The Coalition will first be pushing HR 2650, or the Payment Choice Act of 2019. That bill, introduced by Rep. Donald M. Payne Jr. (D-NJ), would maintain cash as a valid method of payment nationwide, going against some places phasing it out as a source of payment.
Preserving cash has proved popular among several states, including New Jersey and cities like New York, San Francisco and Philadelphia, which have all passed laws mandating that cash be accepted everywhere.
“We’re most encouraged to see such widespread bipartisan support for the Payne bill,” said Bruce Renard, Executive Director of coalition member The National ATM Council, Inc. “This law will establish sound and consistent guidelines to help preserve a nationwide option for consumers to pay with cash.”
There was some information being circulated, including by the European Union, that cash could potentially transmit the highly-infectious coronavirus, and people have shown an aversion to the physical contact of paying with cash during the pandemic.
But the CCPC said the fear was unfounded; there is no data showing that cash is particularly unsafe any moreso than cards or mobile phones, the Coalition said, as long as people wash their hands and follow social distancing recommendations.
The CCPC said cash as a method of payment was a reliable fail-safe in times of power blackouts or natural disasters or other such emergencies.

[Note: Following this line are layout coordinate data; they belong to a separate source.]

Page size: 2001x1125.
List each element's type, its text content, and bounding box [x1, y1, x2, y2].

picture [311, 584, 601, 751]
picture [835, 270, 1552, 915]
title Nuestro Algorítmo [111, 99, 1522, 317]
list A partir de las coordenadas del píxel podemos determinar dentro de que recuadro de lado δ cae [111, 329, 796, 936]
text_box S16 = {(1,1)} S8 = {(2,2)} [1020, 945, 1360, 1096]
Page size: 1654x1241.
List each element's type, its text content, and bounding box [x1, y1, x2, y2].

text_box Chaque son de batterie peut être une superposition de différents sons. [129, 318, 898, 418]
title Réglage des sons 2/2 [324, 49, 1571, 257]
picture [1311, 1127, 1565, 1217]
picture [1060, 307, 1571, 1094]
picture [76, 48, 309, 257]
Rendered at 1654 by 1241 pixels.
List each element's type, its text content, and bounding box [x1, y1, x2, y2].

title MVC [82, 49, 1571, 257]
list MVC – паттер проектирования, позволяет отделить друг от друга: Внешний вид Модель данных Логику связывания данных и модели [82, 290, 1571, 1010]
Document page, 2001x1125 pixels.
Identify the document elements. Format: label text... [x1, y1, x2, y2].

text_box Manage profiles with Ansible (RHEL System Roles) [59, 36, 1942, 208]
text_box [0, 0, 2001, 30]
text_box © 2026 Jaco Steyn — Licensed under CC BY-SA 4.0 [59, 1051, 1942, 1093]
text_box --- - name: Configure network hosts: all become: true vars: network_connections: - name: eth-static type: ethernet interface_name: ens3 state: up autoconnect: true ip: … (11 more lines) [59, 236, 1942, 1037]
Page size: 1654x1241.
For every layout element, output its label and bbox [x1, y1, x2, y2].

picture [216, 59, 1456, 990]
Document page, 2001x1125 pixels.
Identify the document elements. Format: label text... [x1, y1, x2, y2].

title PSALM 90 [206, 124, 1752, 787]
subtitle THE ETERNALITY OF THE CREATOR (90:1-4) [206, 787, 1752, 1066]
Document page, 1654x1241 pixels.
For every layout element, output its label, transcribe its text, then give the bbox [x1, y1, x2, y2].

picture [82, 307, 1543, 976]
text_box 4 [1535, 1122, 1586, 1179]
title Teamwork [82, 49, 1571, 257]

And, the CCPC noted, many Americans “appreciate the privacy and personal freedoms and protections cash affords for their individual spending decisions and purchasing data.”
The CCPC said these issues will be increasingly in the limelight as more digital options become available, which the CCPC says increase risks of identity theft and data breaches.
The focus on cash from the CCPC is counter to current trends — Mastercard reported earlier this year that around half of responders to a survey have switched out their old payment method for one that can perform contactless functions.